_Work order 1_
In the All Other Compensation passage, how much had previously been reported as Mr. Smith's 2008 matching charitable contribution?
_Work order 2_
Can you turn the paragraph in the All Other Compensation passage that begins "The amounts in the" into a brief bulleted list that keeps its main facts?
_Work order 3_
Continue the All Other Compensation passage from the point where it stops.

---------- Source passage ----------

All Other Compensation

The amounts in the "All Other Compensation" column of the Summary Compensation table include tax-qualified discretionary company contributions to the profit sharing retirement plan, discretionary company contributions credited under the profit sharing component of the non-qualified deferred compensation plan, matching charitable contributions from the Intel Foundation, payments in connection with listed officer relocations, and study fund payments, as detailed in the table below. Amounts included in the "Profit Sharing Retirement Plan Contributions" and "Profit Sharing Deferred Compensation Plan Contributions" columns will be paid to the listed officers only upon retirement, termination, disability, death, or after reaching the age of 70½ for an active employee.

Name   Year   Profit Sharing
Retirement Plan
Contributions
($)
  Profit Sharing
Deferred
Compensation
Plan Contributions
($)
  Matching
Charitable
Contributions
($)
  Relocation
Payments
($)
  Study
Fund
Payments
($)
  Total All Other
Compensation
($)
                             
Paul S. Otellini   2009   14,700   275,700   —        —          290,400
  2008   13,800   285,800   10,000        —          309,600
  2007   15,750   162,250   —        —          178,000
Stacy J. Smith   2009   14,700   62,400   5,000        —          82,100
  2008   13,800   70,600   1,500(1)   —          85,900
  2007   15,750   35,950   —        210,000(2)     261,700
Andy D. Bryant   2009   14,700   93,100   —        —          107,800
  2008   13,800   117,100   —        —          130,900
  2007   15,750   98,250   —        —          114,000
Sean M. Maloney   2009   14,700   81,800   —        —          96,500
  2008   13,800   106,300   —        —          120,100
  2007   15,750   82,550   —        —          98,300
David Perlmutter(3)   2009       —        378,900          378,900
  2008       —        311,000          311,000
  2007       —        393,300        400   393,700
(1) In 2008, the Intel Foundation made a matching charitable contribution on behalf of Mr. Smith in the amount of $1,500, not $4,100 as previously reported; we have subtracted $2,600 from the amount reported for him in 2008 in the "All Other Compensation" column of the Summary Compensation table.

---------- Record excerpts ----------

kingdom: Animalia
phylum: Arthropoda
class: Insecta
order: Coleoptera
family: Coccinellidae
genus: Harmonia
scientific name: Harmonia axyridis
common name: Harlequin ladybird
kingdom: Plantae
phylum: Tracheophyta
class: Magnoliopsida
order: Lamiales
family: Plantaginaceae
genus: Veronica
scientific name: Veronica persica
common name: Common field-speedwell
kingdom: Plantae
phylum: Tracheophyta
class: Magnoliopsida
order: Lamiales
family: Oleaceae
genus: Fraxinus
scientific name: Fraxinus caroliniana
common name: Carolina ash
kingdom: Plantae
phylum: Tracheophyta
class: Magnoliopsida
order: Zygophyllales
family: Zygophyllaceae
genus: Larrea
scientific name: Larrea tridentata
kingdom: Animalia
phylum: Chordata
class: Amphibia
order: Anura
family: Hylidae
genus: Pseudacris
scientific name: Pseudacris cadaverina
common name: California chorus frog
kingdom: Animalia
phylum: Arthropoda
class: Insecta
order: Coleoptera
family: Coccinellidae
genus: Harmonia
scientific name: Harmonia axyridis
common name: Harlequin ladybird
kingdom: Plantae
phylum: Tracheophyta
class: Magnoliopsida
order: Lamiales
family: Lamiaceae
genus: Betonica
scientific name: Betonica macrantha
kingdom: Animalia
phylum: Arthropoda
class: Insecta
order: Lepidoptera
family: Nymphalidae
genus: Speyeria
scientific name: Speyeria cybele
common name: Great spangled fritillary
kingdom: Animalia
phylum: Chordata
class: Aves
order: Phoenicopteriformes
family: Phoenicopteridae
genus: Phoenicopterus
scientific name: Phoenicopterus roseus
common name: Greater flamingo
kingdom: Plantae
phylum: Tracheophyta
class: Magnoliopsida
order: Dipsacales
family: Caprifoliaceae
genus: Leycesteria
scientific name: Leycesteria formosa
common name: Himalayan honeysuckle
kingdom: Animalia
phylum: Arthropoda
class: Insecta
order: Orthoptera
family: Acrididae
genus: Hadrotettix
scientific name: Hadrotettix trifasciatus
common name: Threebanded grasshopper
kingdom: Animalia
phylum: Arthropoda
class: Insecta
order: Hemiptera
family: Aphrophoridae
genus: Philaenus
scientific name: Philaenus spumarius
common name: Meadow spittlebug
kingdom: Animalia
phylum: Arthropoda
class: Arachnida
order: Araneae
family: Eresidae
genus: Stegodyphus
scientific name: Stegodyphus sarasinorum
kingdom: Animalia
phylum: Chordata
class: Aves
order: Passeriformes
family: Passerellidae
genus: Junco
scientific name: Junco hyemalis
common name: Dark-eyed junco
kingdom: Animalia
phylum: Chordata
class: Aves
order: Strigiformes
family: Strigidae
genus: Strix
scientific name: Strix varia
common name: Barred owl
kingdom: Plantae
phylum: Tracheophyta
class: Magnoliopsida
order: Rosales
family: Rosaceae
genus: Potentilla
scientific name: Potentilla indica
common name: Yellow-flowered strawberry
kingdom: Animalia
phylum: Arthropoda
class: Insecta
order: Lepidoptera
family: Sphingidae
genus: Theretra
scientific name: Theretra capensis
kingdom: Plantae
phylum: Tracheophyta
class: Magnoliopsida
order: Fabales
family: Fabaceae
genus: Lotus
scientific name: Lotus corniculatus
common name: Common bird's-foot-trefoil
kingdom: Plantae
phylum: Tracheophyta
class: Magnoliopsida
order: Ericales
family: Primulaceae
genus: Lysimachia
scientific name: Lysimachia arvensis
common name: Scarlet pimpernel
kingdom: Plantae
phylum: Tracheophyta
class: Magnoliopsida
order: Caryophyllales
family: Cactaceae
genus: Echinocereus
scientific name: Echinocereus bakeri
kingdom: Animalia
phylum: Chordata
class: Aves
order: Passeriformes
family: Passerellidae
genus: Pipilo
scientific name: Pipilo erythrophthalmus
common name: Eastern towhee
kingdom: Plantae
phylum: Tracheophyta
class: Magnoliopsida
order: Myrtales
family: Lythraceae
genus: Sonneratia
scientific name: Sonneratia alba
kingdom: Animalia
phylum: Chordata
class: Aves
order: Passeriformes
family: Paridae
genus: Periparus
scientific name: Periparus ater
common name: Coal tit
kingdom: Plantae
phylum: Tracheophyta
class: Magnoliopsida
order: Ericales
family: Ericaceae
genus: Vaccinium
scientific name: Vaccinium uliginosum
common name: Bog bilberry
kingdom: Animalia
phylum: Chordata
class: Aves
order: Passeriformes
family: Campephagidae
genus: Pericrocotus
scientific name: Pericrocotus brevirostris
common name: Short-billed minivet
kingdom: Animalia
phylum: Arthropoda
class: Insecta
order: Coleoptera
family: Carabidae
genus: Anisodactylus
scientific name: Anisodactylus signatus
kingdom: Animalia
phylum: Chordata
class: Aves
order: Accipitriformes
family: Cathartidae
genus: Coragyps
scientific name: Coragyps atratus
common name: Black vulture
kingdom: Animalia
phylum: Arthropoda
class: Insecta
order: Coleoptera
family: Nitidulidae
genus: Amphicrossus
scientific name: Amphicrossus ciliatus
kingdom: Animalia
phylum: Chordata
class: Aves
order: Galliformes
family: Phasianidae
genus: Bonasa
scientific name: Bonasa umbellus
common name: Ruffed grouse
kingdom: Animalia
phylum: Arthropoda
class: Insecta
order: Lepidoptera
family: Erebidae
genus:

----------

_Exercise response 1_
$4,100

_Exercise response 2_
- The "All Other Compensation" column of the Summary Compensation table includes:
  - Tax-qualified discretionary company contributions to the profit sharing retirement plan
  - Discretionary company contributions credited under the profit sharing component of the non-qualified deferred compensation plan
  - Matching charitable contributions from the Intel Foundation
  - Payments in connection with listed officer relocations
  - Study fund payments
- Amounts in the "Profit Sharing Retirement Plan Contributions" and "Profit Sharing Deferred Compensation Plan Contributions" columns are paid to the listed officers only upon:
  - Retirement
  - Termination
  - Disability
  - Death
  - Reaching age 70½, for an active employee

_Exercise response 3_
(2) In 2004, Intel arranged for a third party to provide Mr. Smith with a mortgage on his home in connection with his relocation from England to California. The loan principal was $950,000, the interest rate was 1.16%, and the term was five years. Mr. Smith paid off this mortgage in December 2006 (prior to his becoming an executive officer). In January 2007, Mr. Smith received a one-time payment of $210,000 (including a tax gross-up of $74,000) to replace the benefit that Mr. Smith gave up by paying off the low-interest loan prior to the original due date.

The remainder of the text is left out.